Wednesday, November 17, 2010
Holly Theater Opposition-An Unfortunate Development
The public discussion in Medford over the possibility for the restoration of the Holly Theater by the Jefferson Public Radio Foundation has taken an odd and somewhat disappointing turn. While most downtown advocates have for years worried about the future of this key landmark and hoped for the best, the actual possibility that it might now be restored seems to have struck fear in the heart of a small but vocal and well-connected segment of the population. There are those who, apparently, are unable to see a restored Holly as anything other than a direct threat to the Craterian, Medford’s existing performing arts center. You can read more here: http://www.mailtribune.com/apps/pbcs.dll/article?AID=/20101116/NEWS/11160307
The Ginger Rogers Craterian Performing Arts Center, is housed in a structure that is loosely based on the historic Craterian Theater, a 1924-era building that was essentially demolished and then rebuilt in the mid-1990s. Many of the Crate’s supporters have decided, with little actual information, that the only way a restored Holly will succeed is by stealing its audience and most of its funding from the Craterian, a theater that has struggled financially in recent years. The concept that restored Holly might draw a different audience (it would) and increase downtown activity or Medford's reputation as an arts center, is not even considered. This despite the fact that nobody involved with the Holly expects to put on musical theater or the other fare that serve as Craterian staples, or that the Holly's sister-theater, the Cascade, is largely self-supporting on ticket and rental sales, avoiding the need for the major underwriting that backfills the bulk of the Craterian's expenses. A not-so terribly subtle campaign, including all the nasty-web/reader response comments we can expect in the Internet age, has essentially accused JPR of interloping on the Crate’s turf and put reasonable people on either side of this issue, all of which complicates, and perhaps entirely undermines, the likelihood that the Holly Project will actually go forward.

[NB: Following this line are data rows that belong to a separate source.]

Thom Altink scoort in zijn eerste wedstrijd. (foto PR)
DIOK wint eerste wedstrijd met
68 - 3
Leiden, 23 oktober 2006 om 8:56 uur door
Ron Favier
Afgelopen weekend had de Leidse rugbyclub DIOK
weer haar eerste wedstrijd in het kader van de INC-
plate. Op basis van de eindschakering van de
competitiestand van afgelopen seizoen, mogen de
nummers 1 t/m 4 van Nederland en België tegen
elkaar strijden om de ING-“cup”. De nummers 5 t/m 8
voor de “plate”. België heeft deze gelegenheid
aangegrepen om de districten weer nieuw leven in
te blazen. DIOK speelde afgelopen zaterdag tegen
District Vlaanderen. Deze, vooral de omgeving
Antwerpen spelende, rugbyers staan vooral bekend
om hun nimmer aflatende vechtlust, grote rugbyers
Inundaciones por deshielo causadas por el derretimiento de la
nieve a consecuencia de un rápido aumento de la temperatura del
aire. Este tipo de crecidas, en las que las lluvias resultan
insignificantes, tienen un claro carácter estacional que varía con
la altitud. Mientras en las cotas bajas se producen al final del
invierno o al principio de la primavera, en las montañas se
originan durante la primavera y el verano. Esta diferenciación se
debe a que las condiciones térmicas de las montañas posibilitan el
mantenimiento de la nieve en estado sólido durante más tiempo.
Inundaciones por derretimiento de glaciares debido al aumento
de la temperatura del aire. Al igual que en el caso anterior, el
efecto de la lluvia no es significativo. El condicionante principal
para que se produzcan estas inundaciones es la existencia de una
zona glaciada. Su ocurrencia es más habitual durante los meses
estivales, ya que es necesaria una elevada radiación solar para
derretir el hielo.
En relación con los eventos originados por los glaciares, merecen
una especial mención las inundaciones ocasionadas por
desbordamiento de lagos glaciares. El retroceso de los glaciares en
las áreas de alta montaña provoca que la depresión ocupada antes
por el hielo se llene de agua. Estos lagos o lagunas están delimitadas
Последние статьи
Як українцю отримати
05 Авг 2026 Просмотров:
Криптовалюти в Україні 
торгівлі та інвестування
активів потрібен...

It is truly unfortunate that an incredible opportunity to return a long-vacant landmark to glory may fail, not due to lack of will, or lack of vision, or even at the moment lack of funding, but instead from misinformation, fear, and what is hard to see as anything other than mild paranoia. Many communities that are Medford’s size or smaller, boast more than one successful entertainment venue. This is especially valid given the fact that downtown Medford’s market by all rights includes other communities throughout southern Oregon and northern California, rather coincidentally the very multi-county market that JPR serves with its radio network and its already restored Cascade Theatre, in Redding, California.
In Medford the Craterian and a restored Holly could easily work together, even sharing some some functions like booking that would reduce expenses for each. Two theaters could enhance Medford's entertainment reputation and build a new and larger audience for both. Doing so would, of course, also bolster every other aspect of downtown Medford and could bring new people by the 100s into the city's restaurants and retail outlets.